To be fair, BDSM is typically so reviled in the public consciousness I would expect it to be cancelled long before anyone bothered to get around to examining any of its jargon.
>I would expect it to be cancelled long before anyone bothered to get around to examining any of its jargon.
I wouldn't since people attempting to control what consenting adults can do with each other in the privacy of their bedroom were the ones that were trying to keep gay marriage out and that's not really the winning side.
The issue is not neatly divided into one of puritanism vs sexual license. In just the same way that a segment of the lesbian and gay community is hostile toward transsexual and bisexual and asexual individuals, and certain feminists have issues or not with transsexuals, etc, the divisions are far more multifaceted. In this case, we're discoursing on the usage of words in or out of context, or, more accurately, that to some there is only a singular context. Under such strictures, it is impossible to succeed in asking for nuance around the idea (or image) of a woman being tied up and hit.
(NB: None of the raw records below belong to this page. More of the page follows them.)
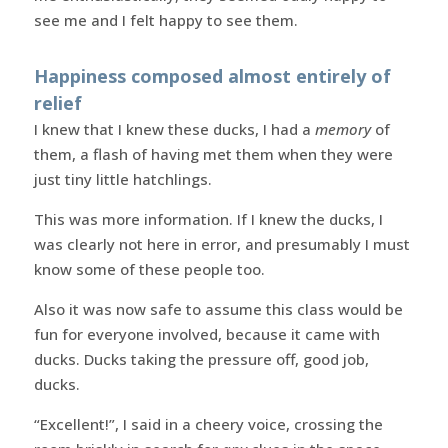
see me and I felt happy to see them.
Happiness composed almost entirely of
relief
I knew that I knew these ducks, I had a
memory
of
them, a flash of having met them when they were
just tiny little hatchlings.
This was more information. If I knew the ducks, I
was clearly not here in error, and presumably I must
know some of these people too.
Also it was now safe to assume this class would be
fun for everyone involved, because it came with
ducks. Ducks taking the pressure off, good job,
ducks.
“Excellent!”, I said in a cheery voice, crossing the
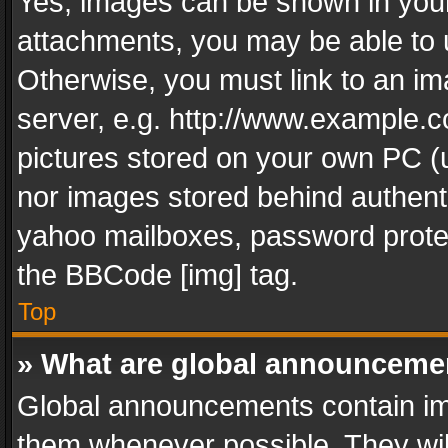
Yes, images can be shown in your 
attachments, you may be able to 
Otherwise, you must link to an im
server, e.g. http://www.example.c
pictures stored on your own PC (un
nor images stored behind authent
yahoo mailboxes, password protec
the BBCode [img] tag.
Top
» What are global announceme
Global announcements contain im
them whenever possible. They wil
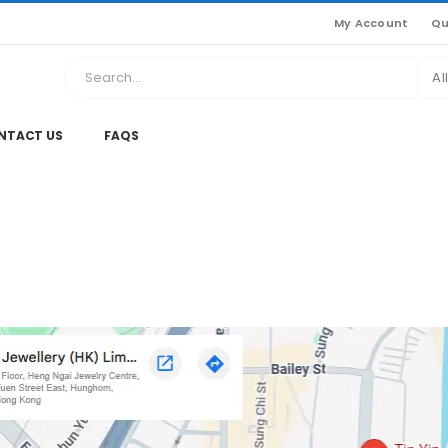
My Account
Qu
Al
NTACT US
FAQS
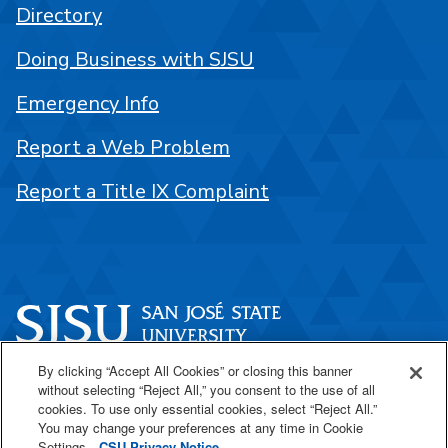
Directory
Doing Business with SJSU
Emergency Info
Report a Web Problem
Report a Title IX Complaint
By clicking “Accept All Cookies” or closing this banner
One Washington Square
without selecting “Reject All,” you consent to the use of all
San José, CA 95192
cookies. To use only essential cookies, select “Reject All.”
You may change your preferences at any time in Cookie
408-924-1000
Settings.
CSU Privacy Notice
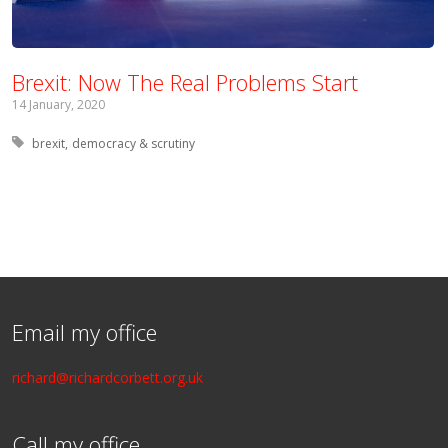
Brexit: Now The Real Problems Start
14 January, 2020
Tagged with:
brexit
democracy & scrutiny
Email my office
richard@richardcorbett.org.uk
Call my office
And going by the best barometer of these things (that of its portrayal in publicly broadcast material) transsexuals and gays and lesbians have a measure of the normative. Such a thing cannot be said for BDSM. Outside of specialized media, it is almost universally coded in the negative. Here, we should not confuse popularity with the non-negative. The prime example is 50 Shades of Grey, a piece of media that can exist because it is fundamentally founded upon the notion of the 'brokenness' of such a state and practices, the narrative thrust all leading to the eventual redemption and healing of the protagonist, allowing the audience the titillation of the 'naughty thing', all while safely packing it away as being 'wrong' and always having been so.